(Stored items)
====

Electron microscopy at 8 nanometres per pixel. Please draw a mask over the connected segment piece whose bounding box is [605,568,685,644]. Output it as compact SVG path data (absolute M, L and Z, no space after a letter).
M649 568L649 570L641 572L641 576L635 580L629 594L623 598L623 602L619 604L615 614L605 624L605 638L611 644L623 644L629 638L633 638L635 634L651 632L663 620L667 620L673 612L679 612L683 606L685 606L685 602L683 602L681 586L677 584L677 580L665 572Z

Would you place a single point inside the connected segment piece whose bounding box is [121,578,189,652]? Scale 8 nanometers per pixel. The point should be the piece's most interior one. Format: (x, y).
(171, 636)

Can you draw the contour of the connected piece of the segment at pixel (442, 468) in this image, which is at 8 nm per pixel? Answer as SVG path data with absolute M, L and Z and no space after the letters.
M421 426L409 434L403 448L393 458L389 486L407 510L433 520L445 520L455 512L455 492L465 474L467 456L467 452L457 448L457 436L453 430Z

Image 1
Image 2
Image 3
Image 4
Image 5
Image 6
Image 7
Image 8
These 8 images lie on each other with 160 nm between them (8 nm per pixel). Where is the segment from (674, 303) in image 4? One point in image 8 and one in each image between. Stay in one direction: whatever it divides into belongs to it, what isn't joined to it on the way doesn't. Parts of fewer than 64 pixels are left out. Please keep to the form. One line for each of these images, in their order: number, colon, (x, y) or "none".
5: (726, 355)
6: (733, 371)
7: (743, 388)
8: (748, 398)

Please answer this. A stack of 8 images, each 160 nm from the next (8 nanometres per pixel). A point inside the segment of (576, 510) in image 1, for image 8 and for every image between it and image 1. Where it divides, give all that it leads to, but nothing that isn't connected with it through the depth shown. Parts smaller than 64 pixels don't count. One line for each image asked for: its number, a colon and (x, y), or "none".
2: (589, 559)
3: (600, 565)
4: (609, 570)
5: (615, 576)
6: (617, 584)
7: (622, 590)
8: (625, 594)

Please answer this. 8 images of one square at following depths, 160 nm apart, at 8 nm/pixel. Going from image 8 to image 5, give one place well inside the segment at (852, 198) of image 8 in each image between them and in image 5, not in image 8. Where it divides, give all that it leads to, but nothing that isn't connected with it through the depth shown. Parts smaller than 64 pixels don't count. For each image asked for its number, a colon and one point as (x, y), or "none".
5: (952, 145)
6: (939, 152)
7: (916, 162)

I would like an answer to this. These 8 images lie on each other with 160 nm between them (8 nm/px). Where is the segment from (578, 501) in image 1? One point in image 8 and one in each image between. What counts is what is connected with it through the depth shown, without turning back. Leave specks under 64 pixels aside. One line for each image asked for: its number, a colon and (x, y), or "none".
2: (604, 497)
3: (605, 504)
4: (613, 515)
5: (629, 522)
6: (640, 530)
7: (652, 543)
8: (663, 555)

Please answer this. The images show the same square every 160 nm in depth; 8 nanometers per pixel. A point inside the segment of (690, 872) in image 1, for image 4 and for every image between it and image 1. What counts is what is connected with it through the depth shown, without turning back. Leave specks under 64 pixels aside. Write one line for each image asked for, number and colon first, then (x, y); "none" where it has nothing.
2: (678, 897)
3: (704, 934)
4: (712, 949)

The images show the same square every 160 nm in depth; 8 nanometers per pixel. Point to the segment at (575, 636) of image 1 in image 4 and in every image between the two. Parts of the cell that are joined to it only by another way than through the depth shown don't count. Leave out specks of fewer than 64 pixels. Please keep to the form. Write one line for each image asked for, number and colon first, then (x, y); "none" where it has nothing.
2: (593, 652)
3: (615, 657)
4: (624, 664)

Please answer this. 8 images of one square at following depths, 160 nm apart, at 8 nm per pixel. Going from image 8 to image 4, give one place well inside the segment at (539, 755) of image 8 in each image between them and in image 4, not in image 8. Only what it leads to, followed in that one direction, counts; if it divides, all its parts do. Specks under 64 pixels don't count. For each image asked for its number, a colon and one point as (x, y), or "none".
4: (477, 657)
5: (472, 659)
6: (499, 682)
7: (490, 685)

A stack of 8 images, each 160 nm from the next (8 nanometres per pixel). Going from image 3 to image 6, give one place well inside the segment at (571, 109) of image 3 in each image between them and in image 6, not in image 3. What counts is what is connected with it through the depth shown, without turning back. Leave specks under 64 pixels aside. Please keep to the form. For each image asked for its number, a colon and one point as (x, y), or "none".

====

AIM OF THE TASK
Set all of the data down again exactly.

ANSWER TO THE EXERCISE
Electron microscopy at 8 nanometres per pixel. Please draw a mask over the connected segment piece whose bounding box is [605,568,685,644]. Output it as compact SVG path data (absolute M, L and Z, no space after a letter).
M649 568L649 570L641 572L641 576L635 580L629 594L623 598L623 602L619 604L615 614L605 624L605 638L611 644L623 644L629 638L633 638L635 634L651 632L663 620L667 620L673 612L679 612L683 606L685 606L685 602L683 602L681 586L677 584L677 580L665 572Z

Would you place a single point inside the connected segment piece whose bounding box is [121,578,189,652]? Scale 8 nanometers per pixel. The point should be the piece's most interior one. Format: (x, y).
(171, 636)

Can you draw the contour of the connected piece of the segment at pixel (442, 468) in this image, which is at 8 nm per pixel? Answer as SVG path data with absolute M, L and Z and no space after the letters.
M421 426L409 434L403 448L393 458L389 486L407 510L433 520L445 520L455 512L455 492L465 474L467 456L467 452L457 448L457 436L453 430Z

Image 1
Image 2
Image 3
Image 4
Image 5
Image 6
Image 7
Image 8
These 8 images lie on each other with 160 nm between them (8 nm per pixel). Where is the segment from (674, 303) in image 4? One point in image 8 and one in each image between. Stay in one direction: whatever it divides into belongs to it, what isn't joined to it on the way doesn't. Parts of fewer than 64 pixels are left out. Please keep to the form. One line for each of these images, in their order: number, colon, (x, y) or "none".
5: (726, 355)
6: (733, 371)
7: (743, 388)
8: (748, 398)

Please answer this. A stack of 8 images, each 160 nm from the next (8 nanometres per pixel). A point inside the segment of (576, 510) in image 1, for image 8 and for every image between it and image 1. Where it divides, give all that it leads to, but nothing that isn't connected with it through the depth shown. Parts smaller than 64 pixels don't count. One line for each image asked for: its number, a colon and (x, y), or "none".
2: (589, 559)
3: (600, 565)
4: (609, 570)
5: (615, 576)
6: (617, 584)
7: (622, 590)
8: (625, 594)

Please answer this. 8 images of one square at following depths, 160 nm apart, at 8 nm/pixel. Going from image 8 to image 5, give one place well inside the segment at (852, 198) of image 8 in each image between them and in image 5, not in image 8. Where it divides, give all that it leads to, but nothing that isn't connected with it through the depth shown. Parts smaller than 64 pixels don't count. For each image asked for its number, a colon and one point as (x, y), or "none".
5: (952, 145)
6: (939, 152)
7: (916, 162)

I would like an answer to this. These 8 images lie on each other with 160 nm between them (8 nm/px). Where is the segment from (578, 501) in image 1? One point in image 8 and one in each image between. What counts is what is connected with it through the depth shown, without turning back. Leave specks under 64 pixels aside. One line for each image asked for: its number, a colon and (x, y), or "none".
2: (604, 497)
3: (605, 504)
4: (613, 515)
5: (629, 522)
6: (640, 530)
7: (652, 543)
8: (663, 555)

Please answer this. The images show the same square every 160 nm in depth; 8 nanometers per pixel. A point inside the segment of (690, 872) in image 1, for image 4 and for every image between it and image 1. What counts is what is connected with it through the depth shown, without turning back. Leave specks under 64 pixels aside. Write one line for each image asked for, number and colon first, then (x, y); "none" where it has nothing.
2: (678, 897)
3: (704, 934)
4: (712, 949)

The images show the same square every 160 nm in depth; 8 nanometers per pixel. Point to the segment at (575, 636) of image 1 in image 4 and in every image between the two. Parts of the cell that are joined to it only by another way than through the depth shown don't count. Leave out specks of fewer than 64 pixels. Please keep to the form. Write one line for each image asked for, number and colon first, then (x, y); "none" where it has nothing.
2: (593, 652)
3: (615, 657)
4: (624, 664)

Please answer this. 8 images of one square at following depths, 160 nm apart, at 8 nm per pixel. Going from image 8 to image 4, give one place well inside the segment at (539, 755) of image 8 in each image between them and in image 4, not in image 8. Only what it leads to, followed in that one direction, counts; if it divides, all its parts do. Specks under 64 pixels don't count. For each image asked for its number, a colon and one point as (x, y), or "none".
4: (477, 657)
5: (472, 659)
6: (499, 682)
7: (490, 685)

A stack of 8 images, each 160 nm from the next (8 nanometres per pixel). Going from image 3 to image 6, give one place well inside the segment at (571, 109) of image 3 in each image between them and in image 6, not in image 3. What counts is what is connected with it through the depth shown, without turning back. Leave specks under 64 pixels aside. Please keep to the form. For each image asked for its number, a colon and one point as (x, y), or "none".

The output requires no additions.